§ **Task**: Please quote, word for word, the part of the heart failure text that starts at the words "Cognitive impairment (CI)" and stops after the words "an individual patient.".

___ Extract ___

Cognitive impairment affected 145 patients (27.6 %). Explanatory factors were gender (OR: 2.77 (1.75–4.39) p < 0.001), ischemic etiology (OR: 1.99 (1.25–3.17) p = 0.004), frailty (OR: 1.58 (0.99 to 2.50, p =0.050), albumin > 3.5 (OR: 0.59 (0.35–0.99) p = 0.048), and beta-blocker treatment (OR: 0.36 (0.17 to 0.76, p = 0.007)). No association was found between cognitive impairment and social support or family function.

Conclusion

The observed prevalence of cognitive impairment using MMSE corrected scores was 27.6 %. A global approach in the management of these patients is needed, especially focusing on women and patients with frailty, low albumin levels, and ischemic aetiology heart failure.

Keywords

Heart failure Cognitive symptoms Prevalence Comorbidity

Background

Cognitive impairment (CI) is particularly common in patients with chronic heart failure (CHF) and has been associated with an increased mortality rate in hospital admissions and worse clinical outcomes [1]. Nevertheless, it is still uncertain when CI should be assessed in common clinical practice, the instruments that should be employed for primary evaluation, and which patients should be included in a more extensive neuropsychological diagnostic battery. Despite interest in the global assessment of CHF there is as yet no decisive information on which factors play a role when deciding whether routine cognition screening in clinical practice would be helpful for an individual patient.

The prevalence of CI depends on the test used and varies widely among studies, ranging from less than 30 % to more than 80 % [27]. As cognitive tests are age-and education sensitive [8] the use of a validated screening test in our population would provide valuable information on CI prevalence. The Mini Mental State Examination (MMSE) is a widely used instrument to evaluate cognitive function in CHF patients [9, 10]. It determines global cognitive impairment and is more commonly employed in clinical practice than complex neuropsychological batteries [4, 11].

The present study aims to assess CI prevalence with the MMSE, and identify clinical, psychological, social, family, and frailty-related factors, in a large sample of CHF patients.

Methods

From 2005 to 2010, 805 consecutive patients were enrolled as a cohort of non-institutionalized patients referred to hospital-primary care integrated multidisciplinary nurse led heart failure program [12]. We present here the baseline assessment. Assessment was conducted at the time of patient inclusion in the heart failure program. Once diagnosis was confirmed on an ambulatory basis, the patient was invited to be included in the heart failure registry. Then, clinical and analytical data were collected, and psychosocial evaluations were performed by hospital nurses specifically trained in heart failure. The evaluation was carried out in a single session, with the cognitive test administered first. The study was conducted in accordance with the Declaration of Helsinki. The study protocol was approved by the local committee of ethics for clinical research and all patients gave written informed consent after recruitment. For inclusion in the study, patients had to be in a stable condition and with a CHF diagnosis of either reduced or preserved ejection fraction, according to the European Society of Cardiology diagnostic criteria [13]. Additionally, inclusion in the study required that patients were able to undergo neuropsychological testing and could communicate adequately in order to follow the tests instructions by themselves. Exclusion criteria for the study were: significant primary valvular disease, hemoglobin levels < 8.5 g/dL, clinical signs of fluid overload, pericardial disease, restrictive cardiomyopathy, hypertrophic cardiomyopathy, active malignancy and chronic liver disease. Patients with serious psychiatric illness, unstable CHF, overt cognitive impairment which impeded psychosocial assessment; and those suffering from extra-cardiac disease with a life expectancy of less than 1 year were also excluded. No experimental intervention was performed.

___ Dataset ___

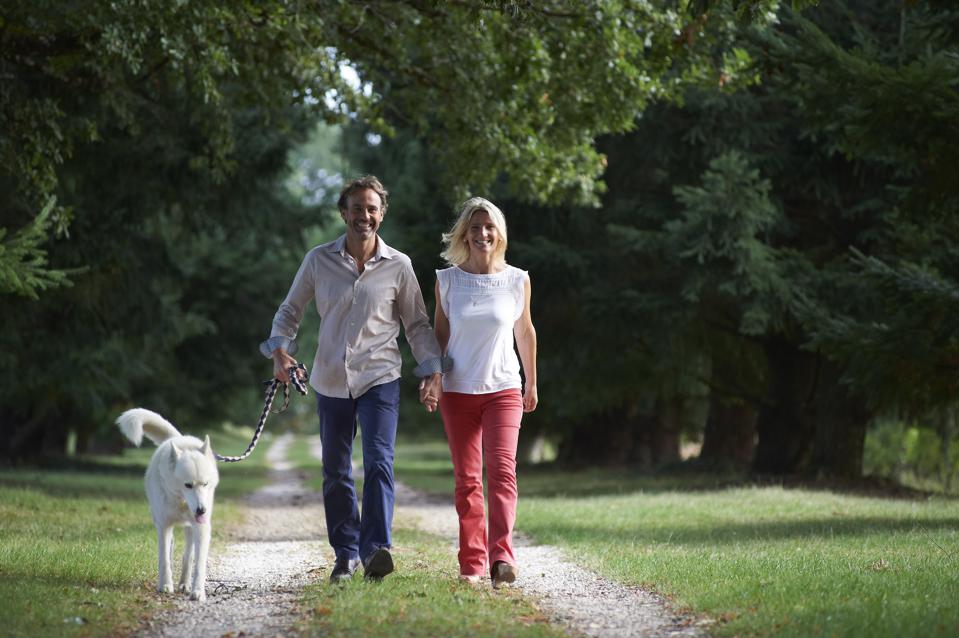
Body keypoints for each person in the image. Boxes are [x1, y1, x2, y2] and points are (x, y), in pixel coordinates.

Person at [261, 175, 445, 583]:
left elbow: (415, 324)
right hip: (330, 377)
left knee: (379, 463)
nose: (365, 215)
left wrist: (432, 369)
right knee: (336, 470)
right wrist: (279, 351)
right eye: (357, 207)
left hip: (380, 376)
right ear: (344, 212)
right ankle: (345, 555)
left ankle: (376, 550)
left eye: (372, 208)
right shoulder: (318, 260)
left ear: (382, 214)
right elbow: (290, 310)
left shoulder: (399, 265)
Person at [421, 196, 538, 588]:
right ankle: (472, 563)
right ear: (464, 234)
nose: (482, 233)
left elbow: (525, 331)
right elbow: (440, 334)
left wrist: (532, 382)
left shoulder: (518, 279)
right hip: (458, 391)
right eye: (475, 227)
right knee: (468, 479)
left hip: (504, 388)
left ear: (499, 233)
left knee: (503, 473)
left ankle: (502, 557)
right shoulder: (447, 280)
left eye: (489, 227)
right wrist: (434, 379)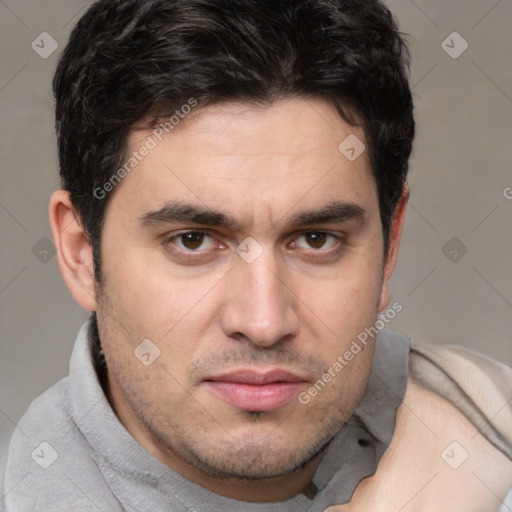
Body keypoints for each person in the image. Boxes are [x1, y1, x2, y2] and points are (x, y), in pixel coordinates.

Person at [2, 0, 511, 510]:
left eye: (316, 239)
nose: (264, 322)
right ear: (81, 253)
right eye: (193, 240)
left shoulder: (487, 414)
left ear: (390, 243)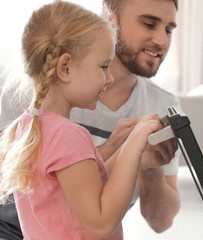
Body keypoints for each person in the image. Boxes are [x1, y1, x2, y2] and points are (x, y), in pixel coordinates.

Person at [0, 0, 181, 238]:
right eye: (103, 67)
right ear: (65, 68)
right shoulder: (69, 134)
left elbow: (79, 186)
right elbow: (101, 223)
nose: (108, 79)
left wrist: (128, 151)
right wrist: (134, 144)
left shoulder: (29, 124)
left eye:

___

§ **Answer area**:
Cognitive impairment (CI) is particularly common in patients with chronic heart failure (CHF) and has been associated with an increased mortality rate in hospital admissions and worse clinical outcomes [1]. Nevertheless, it is still uncertain when CI should be assessed in common clinical practice, the instruments that should be employed for primary evaluation, and which patients should be included in a more extensive neuropsychological diagnostic battery. Despite interest in the global assessment of CHF there is as yet no decisive information on which factors play a role when deciding whether routine cognition screening in clinical practice would be helpful for an individual patient.